La plupart des pays, la Suisse, la Hollande, les États-Unis d’Amérique, l’Espagne, le Wurtemberg, l’Angleterre ont renoncé au maximum du taux de l’intérêt[1]. Toute réglementation en ces matières est une cause d’infériorité pour une nation. Voici deux négociants, deux correspondants, l’un français, l’autre brésilien ils ont entre eux un compte courant le premier supporte un intérêt de 8 p. 100 sur ce qu’il doit et ne bénéficie que de 6 p. 100 sur ce qui lui est dû. La raison en est qu’au Brésil il n’y a pas de maximum et qu’en France il s’en trouve un. La loi française, en admettant toutefois qu’on la respecte, inflige donc une perte à nos nationaux dans leurs relations avec certaines contrées étrangères. Cet inconvénient a été signalé par la Chambre syndicale du commerce d’exportation. On a proposé d’y porter remède en supprimant le maximum pour les prêts commerciaux faits à des étrangers. À quoi bon ces demi-mesures, et pourquoi ne pas supprimer la loi tout entière dans toutes ses applications ?

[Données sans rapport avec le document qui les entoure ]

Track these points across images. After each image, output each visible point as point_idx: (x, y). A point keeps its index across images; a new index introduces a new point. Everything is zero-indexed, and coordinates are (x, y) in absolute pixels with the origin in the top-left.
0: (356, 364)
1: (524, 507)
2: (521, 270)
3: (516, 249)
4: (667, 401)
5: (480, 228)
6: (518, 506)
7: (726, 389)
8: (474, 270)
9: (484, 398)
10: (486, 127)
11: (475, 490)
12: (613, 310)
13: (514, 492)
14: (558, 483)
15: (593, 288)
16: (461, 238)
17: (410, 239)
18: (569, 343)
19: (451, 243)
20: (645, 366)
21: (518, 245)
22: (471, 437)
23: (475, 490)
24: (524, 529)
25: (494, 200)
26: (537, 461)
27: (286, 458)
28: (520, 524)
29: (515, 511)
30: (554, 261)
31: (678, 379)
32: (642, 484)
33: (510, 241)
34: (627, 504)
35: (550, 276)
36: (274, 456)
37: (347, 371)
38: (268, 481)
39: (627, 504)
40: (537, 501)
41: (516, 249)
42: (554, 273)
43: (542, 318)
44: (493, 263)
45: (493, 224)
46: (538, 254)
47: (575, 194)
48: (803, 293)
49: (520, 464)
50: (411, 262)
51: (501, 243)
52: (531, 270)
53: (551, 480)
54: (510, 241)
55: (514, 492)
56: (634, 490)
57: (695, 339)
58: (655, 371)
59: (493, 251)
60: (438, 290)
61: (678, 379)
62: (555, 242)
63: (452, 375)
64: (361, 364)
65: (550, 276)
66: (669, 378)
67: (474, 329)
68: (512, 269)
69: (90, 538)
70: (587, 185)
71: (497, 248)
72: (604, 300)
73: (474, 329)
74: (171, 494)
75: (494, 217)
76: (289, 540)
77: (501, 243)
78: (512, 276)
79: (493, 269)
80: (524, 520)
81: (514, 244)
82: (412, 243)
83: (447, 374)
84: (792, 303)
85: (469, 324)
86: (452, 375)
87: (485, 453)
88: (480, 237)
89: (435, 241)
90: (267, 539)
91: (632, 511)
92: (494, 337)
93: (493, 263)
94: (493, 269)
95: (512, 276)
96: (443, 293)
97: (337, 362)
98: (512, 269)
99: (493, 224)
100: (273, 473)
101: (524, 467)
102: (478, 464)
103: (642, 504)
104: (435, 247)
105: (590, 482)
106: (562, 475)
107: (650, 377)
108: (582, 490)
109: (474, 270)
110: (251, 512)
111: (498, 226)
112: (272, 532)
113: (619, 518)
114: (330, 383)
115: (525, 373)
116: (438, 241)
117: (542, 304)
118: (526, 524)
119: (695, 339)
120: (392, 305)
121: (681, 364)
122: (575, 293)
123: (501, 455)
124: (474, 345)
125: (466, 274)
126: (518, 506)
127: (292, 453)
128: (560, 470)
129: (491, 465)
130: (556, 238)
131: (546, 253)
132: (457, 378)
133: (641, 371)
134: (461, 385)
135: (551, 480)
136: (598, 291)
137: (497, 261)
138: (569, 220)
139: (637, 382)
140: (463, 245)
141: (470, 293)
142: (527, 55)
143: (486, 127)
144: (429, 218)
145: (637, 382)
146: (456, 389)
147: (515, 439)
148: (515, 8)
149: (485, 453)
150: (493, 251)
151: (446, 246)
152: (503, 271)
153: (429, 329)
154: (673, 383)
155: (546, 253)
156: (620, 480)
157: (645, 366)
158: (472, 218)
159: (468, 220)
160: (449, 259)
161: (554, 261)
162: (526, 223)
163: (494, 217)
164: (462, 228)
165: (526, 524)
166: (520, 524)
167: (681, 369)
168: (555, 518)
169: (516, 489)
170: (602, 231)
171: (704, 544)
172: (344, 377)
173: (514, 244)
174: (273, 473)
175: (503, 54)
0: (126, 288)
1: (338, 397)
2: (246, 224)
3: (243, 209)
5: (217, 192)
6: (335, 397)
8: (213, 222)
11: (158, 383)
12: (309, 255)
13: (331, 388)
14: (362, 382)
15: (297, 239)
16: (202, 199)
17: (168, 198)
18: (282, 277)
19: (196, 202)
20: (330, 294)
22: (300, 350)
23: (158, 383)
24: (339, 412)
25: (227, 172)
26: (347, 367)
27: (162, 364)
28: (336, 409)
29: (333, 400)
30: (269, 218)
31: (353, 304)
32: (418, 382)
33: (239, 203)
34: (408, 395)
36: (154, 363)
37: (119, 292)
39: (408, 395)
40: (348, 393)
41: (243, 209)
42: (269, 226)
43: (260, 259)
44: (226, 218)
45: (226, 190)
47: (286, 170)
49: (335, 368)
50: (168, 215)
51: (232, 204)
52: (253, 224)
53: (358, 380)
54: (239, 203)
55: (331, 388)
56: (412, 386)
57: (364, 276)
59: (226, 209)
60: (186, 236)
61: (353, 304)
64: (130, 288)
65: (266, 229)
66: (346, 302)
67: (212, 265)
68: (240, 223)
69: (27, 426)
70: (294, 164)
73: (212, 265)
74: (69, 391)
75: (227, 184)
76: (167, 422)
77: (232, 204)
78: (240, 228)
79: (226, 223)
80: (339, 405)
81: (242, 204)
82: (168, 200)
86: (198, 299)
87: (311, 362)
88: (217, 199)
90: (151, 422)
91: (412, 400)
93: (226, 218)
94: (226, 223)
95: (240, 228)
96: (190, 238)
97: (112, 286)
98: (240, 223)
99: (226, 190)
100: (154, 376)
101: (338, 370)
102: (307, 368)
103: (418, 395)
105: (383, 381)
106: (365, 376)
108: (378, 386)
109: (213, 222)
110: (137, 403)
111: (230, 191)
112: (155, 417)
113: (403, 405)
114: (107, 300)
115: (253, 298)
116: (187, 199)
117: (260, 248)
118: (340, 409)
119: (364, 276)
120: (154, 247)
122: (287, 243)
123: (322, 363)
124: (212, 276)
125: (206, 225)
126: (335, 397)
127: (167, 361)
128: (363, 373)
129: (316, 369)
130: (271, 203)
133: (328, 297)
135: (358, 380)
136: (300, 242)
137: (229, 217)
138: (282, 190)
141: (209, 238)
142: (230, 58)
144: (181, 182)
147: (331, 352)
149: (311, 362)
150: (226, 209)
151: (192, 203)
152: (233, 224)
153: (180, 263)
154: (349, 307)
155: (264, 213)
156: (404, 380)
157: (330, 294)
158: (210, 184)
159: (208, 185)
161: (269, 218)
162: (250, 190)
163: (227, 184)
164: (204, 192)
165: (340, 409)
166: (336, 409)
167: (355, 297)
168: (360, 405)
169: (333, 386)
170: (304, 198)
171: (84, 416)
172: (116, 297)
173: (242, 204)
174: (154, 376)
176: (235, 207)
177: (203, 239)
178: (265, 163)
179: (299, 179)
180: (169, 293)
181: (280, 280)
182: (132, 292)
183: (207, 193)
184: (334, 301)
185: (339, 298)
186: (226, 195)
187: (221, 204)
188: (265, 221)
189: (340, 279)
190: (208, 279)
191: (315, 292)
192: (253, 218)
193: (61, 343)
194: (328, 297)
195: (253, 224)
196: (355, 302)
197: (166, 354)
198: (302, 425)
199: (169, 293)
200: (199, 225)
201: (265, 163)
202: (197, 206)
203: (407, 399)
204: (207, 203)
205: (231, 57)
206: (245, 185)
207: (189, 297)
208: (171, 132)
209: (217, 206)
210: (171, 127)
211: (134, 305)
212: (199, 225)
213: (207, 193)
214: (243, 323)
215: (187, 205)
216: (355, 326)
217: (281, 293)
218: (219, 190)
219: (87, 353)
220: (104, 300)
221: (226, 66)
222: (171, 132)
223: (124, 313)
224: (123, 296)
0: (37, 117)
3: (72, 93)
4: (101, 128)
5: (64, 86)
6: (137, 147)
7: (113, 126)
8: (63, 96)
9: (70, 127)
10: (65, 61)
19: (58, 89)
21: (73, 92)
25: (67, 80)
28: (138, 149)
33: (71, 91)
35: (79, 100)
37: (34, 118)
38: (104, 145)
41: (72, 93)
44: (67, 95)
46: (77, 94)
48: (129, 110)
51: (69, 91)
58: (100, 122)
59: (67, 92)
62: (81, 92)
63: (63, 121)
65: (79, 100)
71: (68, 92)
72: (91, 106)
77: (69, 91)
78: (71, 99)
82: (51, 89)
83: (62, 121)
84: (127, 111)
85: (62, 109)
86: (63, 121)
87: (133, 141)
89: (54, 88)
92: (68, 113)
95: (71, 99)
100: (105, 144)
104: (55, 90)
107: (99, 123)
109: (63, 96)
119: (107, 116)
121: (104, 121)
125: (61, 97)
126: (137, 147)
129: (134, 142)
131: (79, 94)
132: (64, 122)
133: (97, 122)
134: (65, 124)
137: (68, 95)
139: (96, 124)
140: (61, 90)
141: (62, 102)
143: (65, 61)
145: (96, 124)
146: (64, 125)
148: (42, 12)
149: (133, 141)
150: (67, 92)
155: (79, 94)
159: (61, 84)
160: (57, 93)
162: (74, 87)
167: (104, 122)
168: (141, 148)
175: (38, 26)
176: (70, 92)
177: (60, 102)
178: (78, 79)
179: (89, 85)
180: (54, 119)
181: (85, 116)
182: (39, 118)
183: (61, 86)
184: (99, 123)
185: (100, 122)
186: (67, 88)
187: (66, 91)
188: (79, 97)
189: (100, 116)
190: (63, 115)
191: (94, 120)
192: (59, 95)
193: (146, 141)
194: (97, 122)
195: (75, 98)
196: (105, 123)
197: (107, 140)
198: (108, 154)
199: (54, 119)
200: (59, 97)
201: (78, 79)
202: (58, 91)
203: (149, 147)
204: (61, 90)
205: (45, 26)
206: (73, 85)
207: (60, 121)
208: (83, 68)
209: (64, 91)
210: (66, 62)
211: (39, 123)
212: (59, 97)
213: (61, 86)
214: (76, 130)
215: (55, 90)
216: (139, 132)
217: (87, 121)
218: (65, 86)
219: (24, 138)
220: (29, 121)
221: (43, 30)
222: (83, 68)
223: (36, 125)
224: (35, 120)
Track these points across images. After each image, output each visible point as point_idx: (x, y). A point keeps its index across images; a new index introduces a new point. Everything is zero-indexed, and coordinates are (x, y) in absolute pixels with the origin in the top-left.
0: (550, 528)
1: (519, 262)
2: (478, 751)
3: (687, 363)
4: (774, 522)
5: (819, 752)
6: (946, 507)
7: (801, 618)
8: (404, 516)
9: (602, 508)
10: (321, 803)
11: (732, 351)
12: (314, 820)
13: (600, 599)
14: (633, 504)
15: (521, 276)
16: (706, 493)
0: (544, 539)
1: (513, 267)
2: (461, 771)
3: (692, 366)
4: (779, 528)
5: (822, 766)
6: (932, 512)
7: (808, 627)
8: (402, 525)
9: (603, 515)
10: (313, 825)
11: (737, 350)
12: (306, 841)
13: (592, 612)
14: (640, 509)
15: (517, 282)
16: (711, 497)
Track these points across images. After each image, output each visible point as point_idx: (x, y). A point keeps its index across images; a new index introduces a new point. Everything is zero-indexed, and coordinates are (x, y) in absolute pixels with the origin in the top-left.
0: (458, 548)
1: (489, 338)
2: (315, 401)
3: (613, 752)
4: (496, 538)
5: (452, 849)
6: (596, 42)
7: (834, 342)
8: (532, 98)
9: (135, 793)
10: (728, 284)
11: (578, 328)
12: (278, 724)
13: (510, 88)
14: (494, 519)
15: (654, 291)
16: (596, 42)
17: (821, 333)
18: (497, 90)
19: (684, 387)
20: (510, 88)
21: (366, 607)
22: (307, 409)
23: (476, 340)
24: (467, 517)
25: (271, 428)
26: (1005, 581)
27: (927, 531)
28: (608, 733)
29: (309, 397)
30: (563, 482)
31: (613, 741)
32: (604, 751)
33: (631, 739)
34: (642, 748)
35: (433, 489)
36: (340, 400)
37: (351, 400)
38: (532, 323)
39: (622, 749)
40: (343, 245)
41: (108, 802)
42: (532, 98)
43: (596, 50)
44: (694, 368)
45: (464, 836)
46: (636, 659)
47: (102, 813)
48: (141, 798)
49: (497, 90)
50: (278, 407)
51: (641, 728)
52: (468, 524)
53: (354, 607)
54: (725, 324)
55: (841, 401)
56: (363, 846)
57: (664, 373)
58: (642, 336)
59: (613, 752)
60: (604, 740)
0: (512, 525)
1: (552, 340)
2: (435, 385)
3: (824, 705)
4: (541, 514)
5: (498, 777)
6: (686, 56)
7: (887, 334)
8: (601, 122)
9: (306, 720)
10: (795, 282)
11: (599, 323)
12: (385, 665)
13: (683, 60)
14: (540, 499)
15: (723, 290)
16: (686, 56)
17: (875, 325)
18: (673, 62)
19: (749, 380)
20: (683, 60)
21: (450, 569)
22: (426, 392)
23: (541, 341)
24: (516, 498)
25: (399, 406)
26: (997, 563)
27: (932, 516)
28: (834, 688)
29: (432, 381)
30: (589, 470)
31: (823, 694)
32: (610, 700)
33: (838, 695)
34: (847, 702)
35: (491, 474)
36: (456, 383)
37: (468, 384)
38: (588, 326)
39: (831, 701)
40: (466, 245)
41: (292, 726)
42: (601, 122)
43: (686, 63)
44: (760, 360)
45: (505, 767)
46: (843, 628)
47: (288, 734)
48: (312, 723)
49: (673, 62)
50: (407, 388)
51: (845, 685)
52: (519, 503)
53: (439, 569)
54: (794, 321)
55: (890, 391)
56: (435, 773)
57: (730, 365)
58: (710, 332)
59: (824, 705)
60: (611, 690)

On craint que dans les campagnes l’abolition du maximum soit impopulaire. Nos débiles et timides hommes d’État sont arrêtés pour toutes les réformes utiles par la crainte de l’impopularité. Ce n’est pas le maximum de l’intérêt qui profite aux campagnards. Ceux qui peuvent aujourd’hui emprunter à ce taux ne seraient pas obligés de payer plus cher mais ceux qui aujourd’hui sont dans la gêne, souvent forcés de laisser vendre leur champ et leur chaumière, parce qu’ils n’inspirent pas assez de confiance pour qu’on leur fasse des avances à 5 p. 100, trouveraient peut-être prêteur à 6, 7 ou 8 p. 100 et se tireraient d’affaire. Pour les petites sommes l’élévation du taux de l’intérêt n’a pas la même importance que pour les

  1. Il est vrai qu’en Prusse, dans ces derniers temps, le parti des grands propriétaires qui a recouvré beaucoup d’ascendant a proposé de rétablir la réglementation de l’intérêt.